> **EXERCISE**
Would you please copy the part of the material below that opens with the line containing "left eye: (37, 218)" and closes with the line containing "left ear: (224, 193)"? Copy it exactly, and only it.

> **TASK DATA**
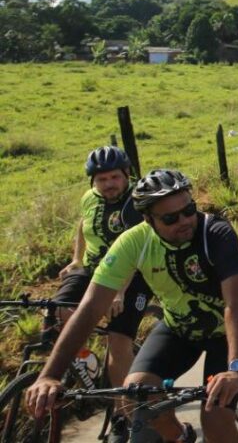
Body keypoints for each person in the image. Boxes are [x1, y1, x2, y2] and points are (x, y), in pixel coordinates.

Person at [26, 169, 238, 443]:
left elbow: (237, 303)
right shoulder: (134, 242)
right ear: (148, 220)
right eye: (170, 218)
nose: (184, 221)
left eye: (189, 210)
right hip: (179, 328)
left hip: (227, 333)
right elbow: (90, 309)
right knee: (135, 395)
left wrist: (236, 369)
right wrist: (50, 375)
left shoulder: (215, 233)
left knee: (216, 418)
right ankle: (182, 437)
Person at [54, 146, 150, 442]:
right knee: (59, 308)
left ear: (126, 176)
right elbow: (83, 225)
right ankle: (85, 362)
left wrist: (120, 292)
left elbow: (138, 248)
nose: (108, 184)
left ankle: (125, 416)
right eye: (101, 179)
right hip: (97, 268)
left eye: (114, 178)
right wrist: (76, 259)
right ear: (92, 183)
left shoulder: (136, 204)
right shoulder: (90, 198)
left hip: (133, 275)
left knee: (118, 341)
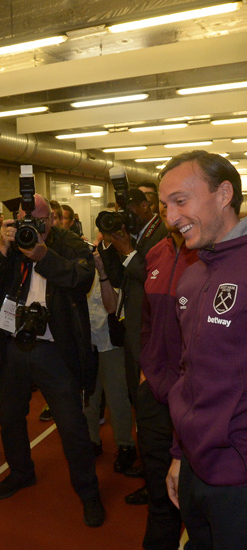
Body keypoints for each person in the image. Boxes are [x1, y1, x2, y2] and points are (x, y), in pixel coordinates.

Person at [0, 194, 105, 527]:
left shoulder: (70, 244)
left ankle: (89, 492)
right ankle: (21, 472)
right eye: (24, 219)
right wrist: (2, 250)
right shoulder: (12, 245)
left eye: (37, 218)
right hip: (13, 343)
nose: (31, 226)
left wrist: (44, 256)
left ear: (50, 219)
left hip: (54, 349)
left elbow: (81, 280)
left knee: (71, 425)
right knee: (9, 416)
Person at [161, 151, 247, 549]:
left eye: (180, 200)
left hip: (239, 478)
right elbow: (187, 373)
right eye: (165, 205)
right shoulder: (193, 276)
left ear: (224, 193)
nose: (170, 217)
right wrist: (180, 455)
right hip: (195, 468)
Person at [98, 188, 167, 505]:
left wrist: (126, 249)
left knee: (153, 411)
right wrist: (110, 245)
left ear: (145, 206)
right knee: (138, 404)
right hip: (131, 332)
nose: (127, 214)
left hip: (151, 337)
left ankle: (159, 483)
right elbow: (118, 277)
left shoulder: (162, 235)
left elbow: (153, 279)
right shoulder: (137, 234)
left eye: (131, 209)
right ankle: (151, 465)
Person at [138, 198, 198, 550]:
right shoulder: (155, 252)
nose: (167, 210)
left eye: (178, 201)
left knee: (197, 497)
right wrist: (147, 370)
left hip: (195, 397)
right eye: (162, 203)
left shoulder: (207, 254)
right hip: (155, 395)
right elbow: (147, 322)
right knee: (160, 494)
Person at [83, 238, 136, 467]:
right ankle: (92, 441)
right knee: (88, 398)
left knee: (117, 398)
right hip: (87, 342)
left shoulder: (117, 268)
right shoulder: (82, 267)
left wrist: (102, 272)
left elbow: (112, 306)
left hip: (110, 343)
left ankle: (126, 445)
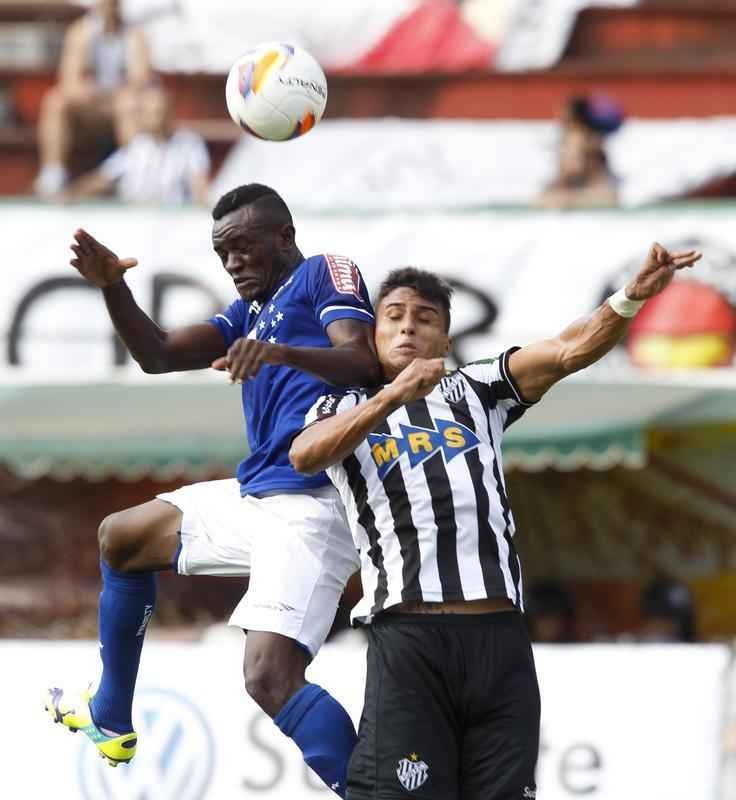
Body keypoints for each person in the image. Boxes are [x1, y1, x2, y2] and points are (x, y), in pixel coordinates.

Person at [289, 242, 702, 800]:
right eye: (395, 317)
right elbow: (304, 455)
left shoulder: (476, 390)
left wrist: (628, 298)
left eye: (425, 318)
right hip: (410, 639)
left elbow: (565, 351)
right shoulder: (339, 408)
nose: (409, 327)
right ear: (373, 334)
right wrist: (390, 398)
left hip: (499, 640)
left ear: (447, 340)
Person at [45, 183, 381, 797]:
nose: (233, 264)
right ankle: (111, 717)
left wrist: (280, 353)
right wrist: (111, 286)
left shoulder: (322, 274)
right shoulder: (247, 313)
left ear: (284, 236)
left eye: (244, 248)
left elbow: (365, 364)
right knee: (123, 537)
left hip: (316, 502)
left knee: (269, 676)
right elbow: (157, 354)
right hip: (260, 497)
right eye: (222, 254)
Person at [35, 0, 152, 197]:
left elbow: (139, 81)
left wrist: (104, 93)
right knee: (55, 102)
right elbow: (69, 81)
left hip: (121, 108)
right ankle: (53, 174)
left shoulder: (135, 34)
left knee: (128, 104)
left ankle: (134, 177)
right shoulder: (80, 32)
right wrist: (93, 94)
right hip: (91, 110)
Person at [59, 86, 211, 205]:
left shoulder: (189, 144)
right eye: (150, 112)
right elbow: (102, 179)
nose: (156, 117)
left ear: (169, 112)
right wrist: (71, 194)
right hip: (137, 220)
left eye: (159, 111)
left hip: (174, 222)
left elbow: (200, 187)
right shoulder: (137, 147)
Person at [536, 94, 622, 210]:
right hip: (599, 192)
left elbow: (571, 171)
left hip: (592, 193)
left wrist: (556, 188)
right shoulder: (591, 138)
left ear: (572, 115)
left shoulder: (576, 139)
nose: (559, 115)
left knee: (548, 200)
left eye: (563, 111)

==

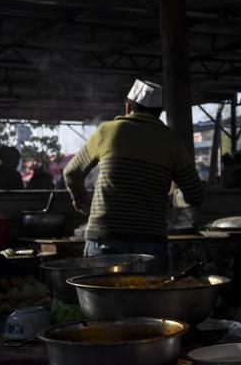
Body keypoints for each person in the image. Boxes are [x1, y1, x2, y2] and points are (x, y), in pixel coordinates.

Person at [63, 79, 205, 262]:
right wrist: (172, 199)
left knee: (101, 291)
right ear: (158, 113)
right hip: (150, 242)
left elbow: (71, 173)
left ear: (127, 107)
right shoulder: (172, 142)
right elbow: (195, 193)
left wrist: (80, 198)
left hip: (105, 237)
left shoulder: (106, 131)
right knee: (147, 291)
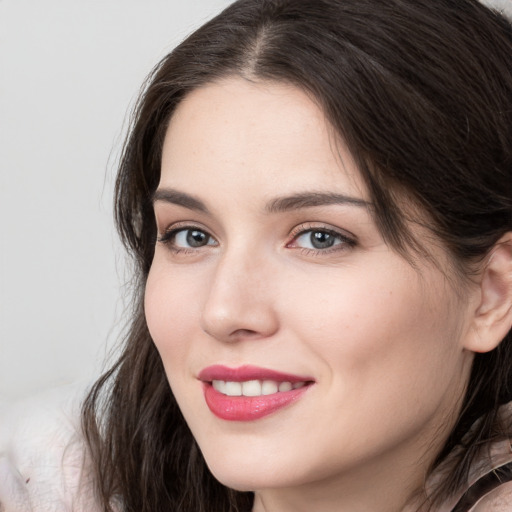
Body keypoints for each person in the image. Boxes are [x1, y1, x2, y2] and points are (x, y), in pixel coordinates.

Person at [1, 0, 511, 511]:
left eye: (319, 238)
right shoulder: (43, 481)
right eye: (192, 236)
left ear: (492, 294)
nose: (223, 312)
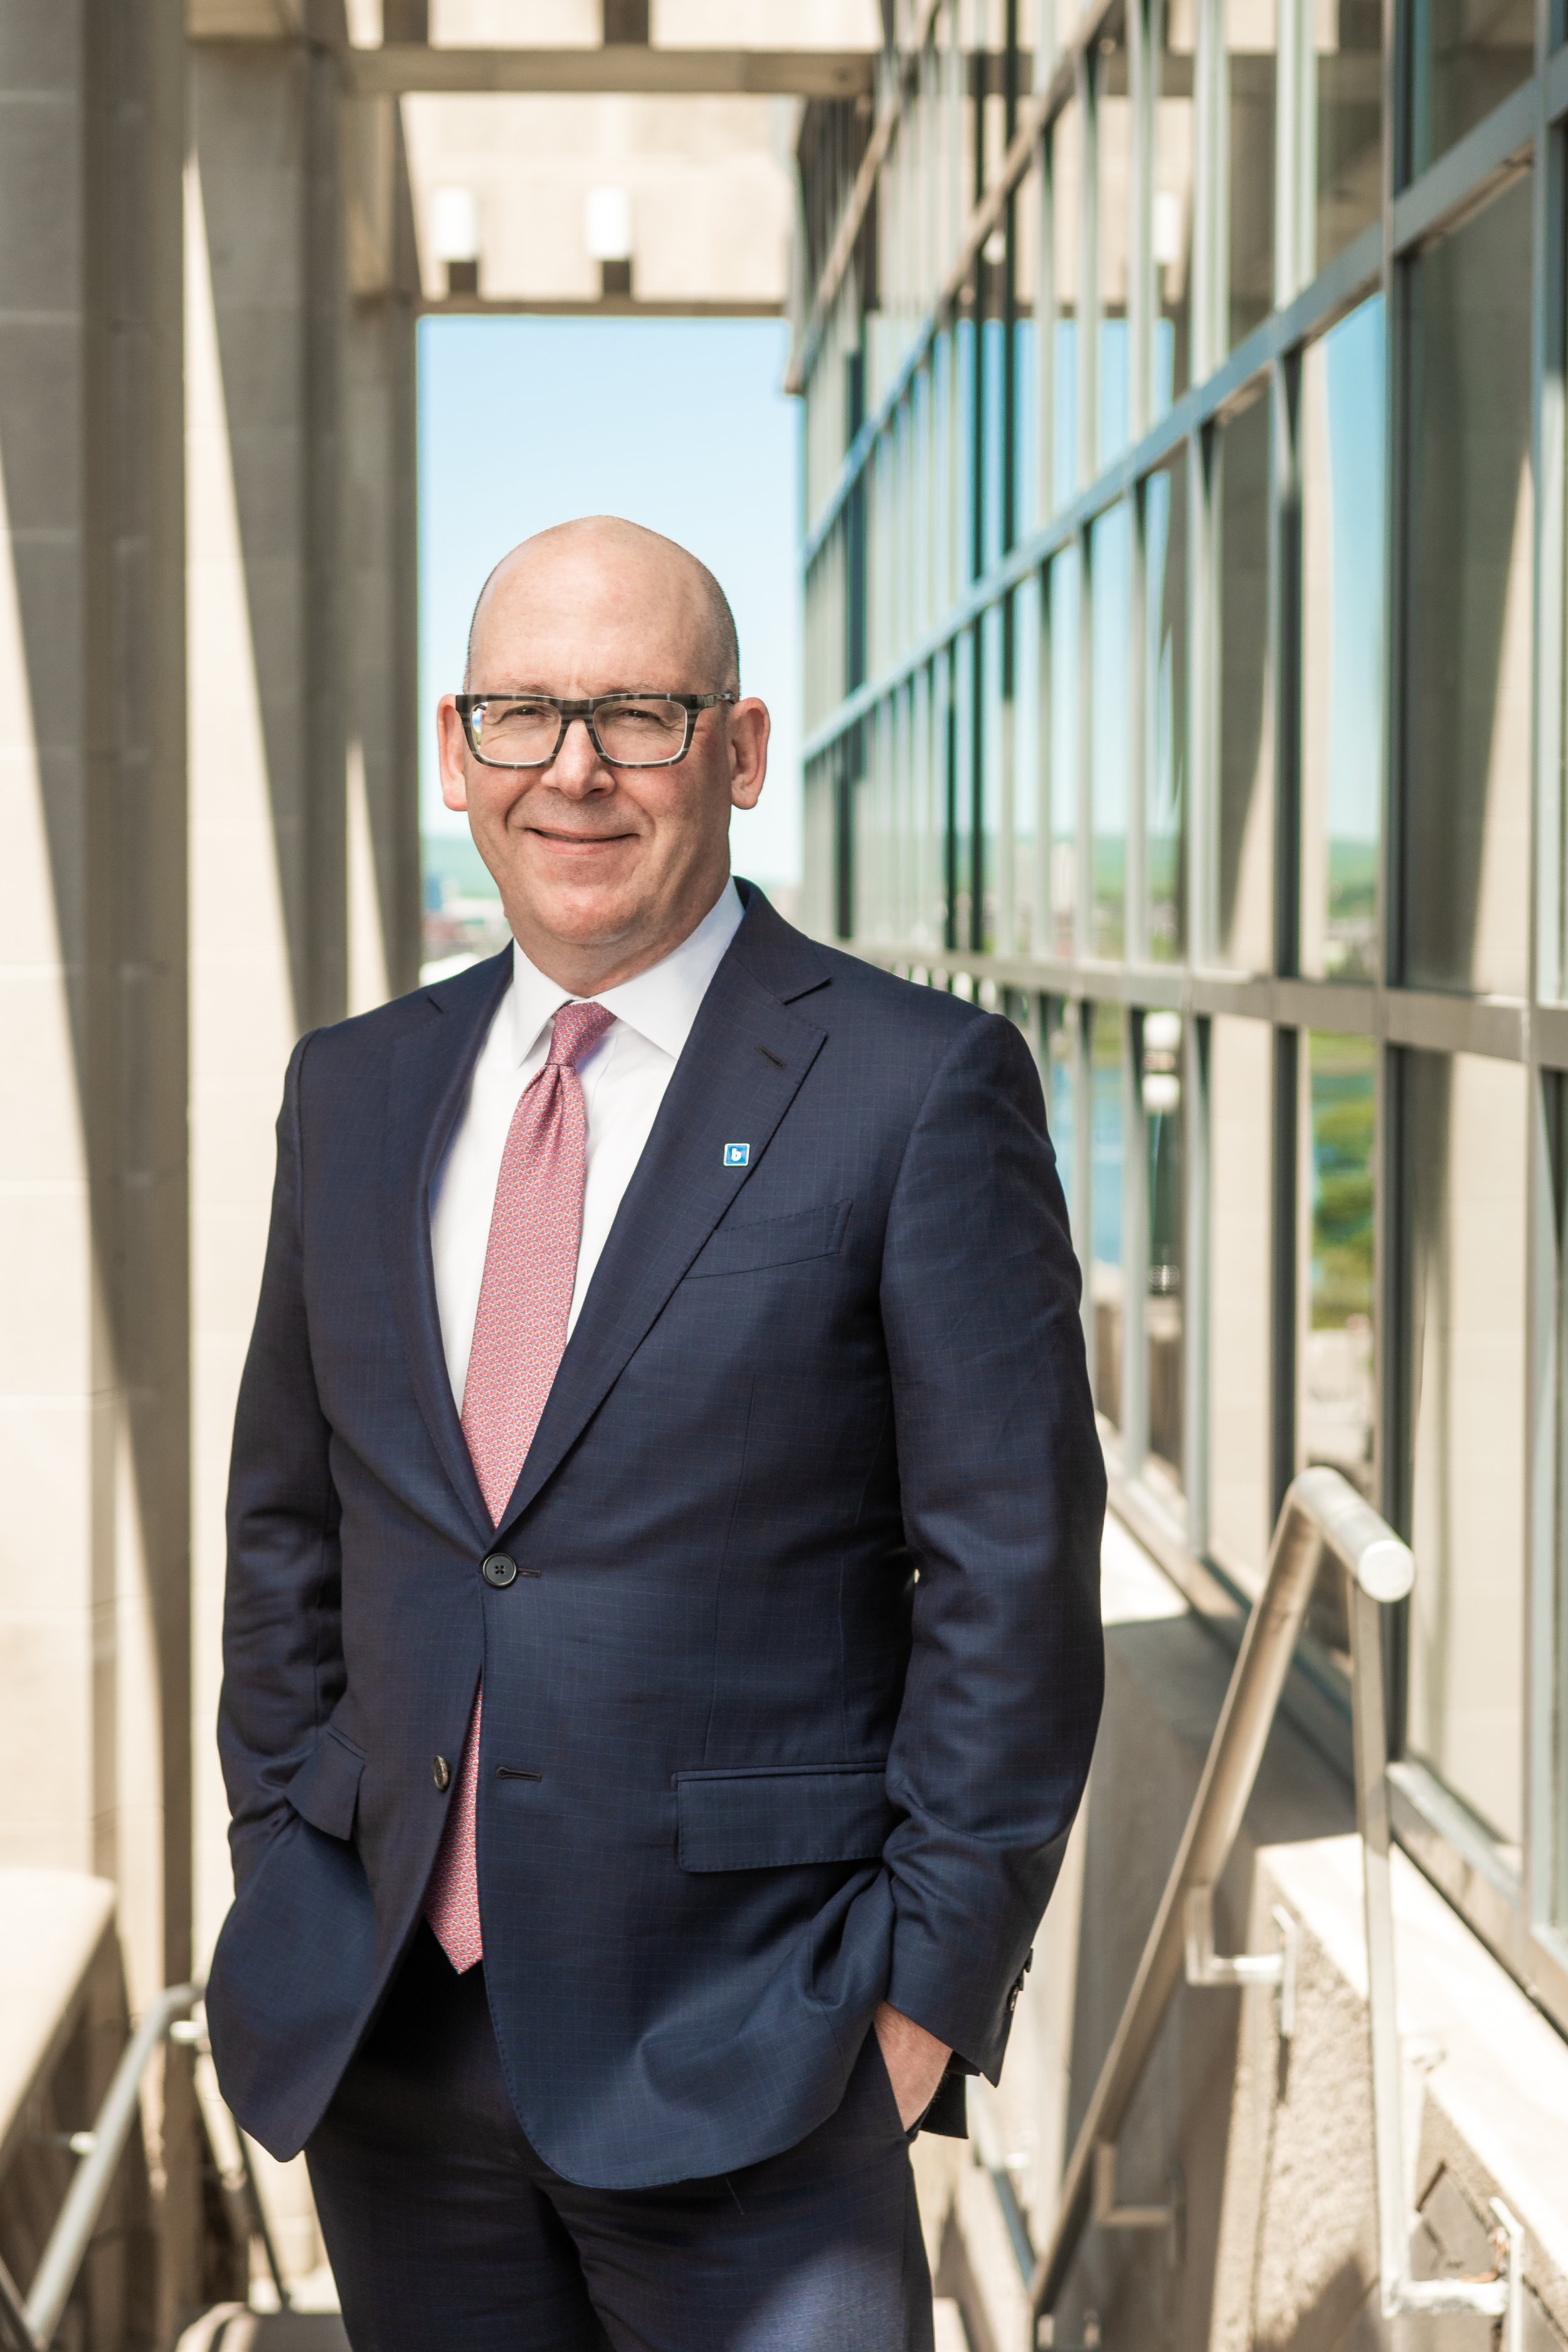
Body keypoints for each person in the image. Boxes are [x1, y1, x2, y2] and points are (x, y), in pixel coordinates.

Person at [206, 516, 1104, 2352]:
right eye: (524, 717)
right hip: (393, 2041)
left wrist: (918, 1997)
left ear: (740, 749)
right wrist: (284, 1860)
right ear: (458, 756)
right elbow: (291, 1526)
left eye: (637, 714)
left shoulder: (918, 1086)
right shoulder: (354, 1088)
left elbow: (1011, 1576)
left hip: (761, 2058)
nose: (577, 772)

> **REPLY**
left eye: (37, 218)
right hip: (13, 343)
nose: (31, 226)
left wrist: (44, 256)
left ear: (50, 219)
left hip: (54, 349)
left elbow: (81, 280)
left knee: (71, 425)
right knee: (9, 416)
Person at [161, 151, 247, 549]:
left eye: (180, 200)
left hip: (239, 478)
right elbow: (187, 373)
right eye: (165, 205)
right shoulder: (193, 276)
left ear: (224, 193)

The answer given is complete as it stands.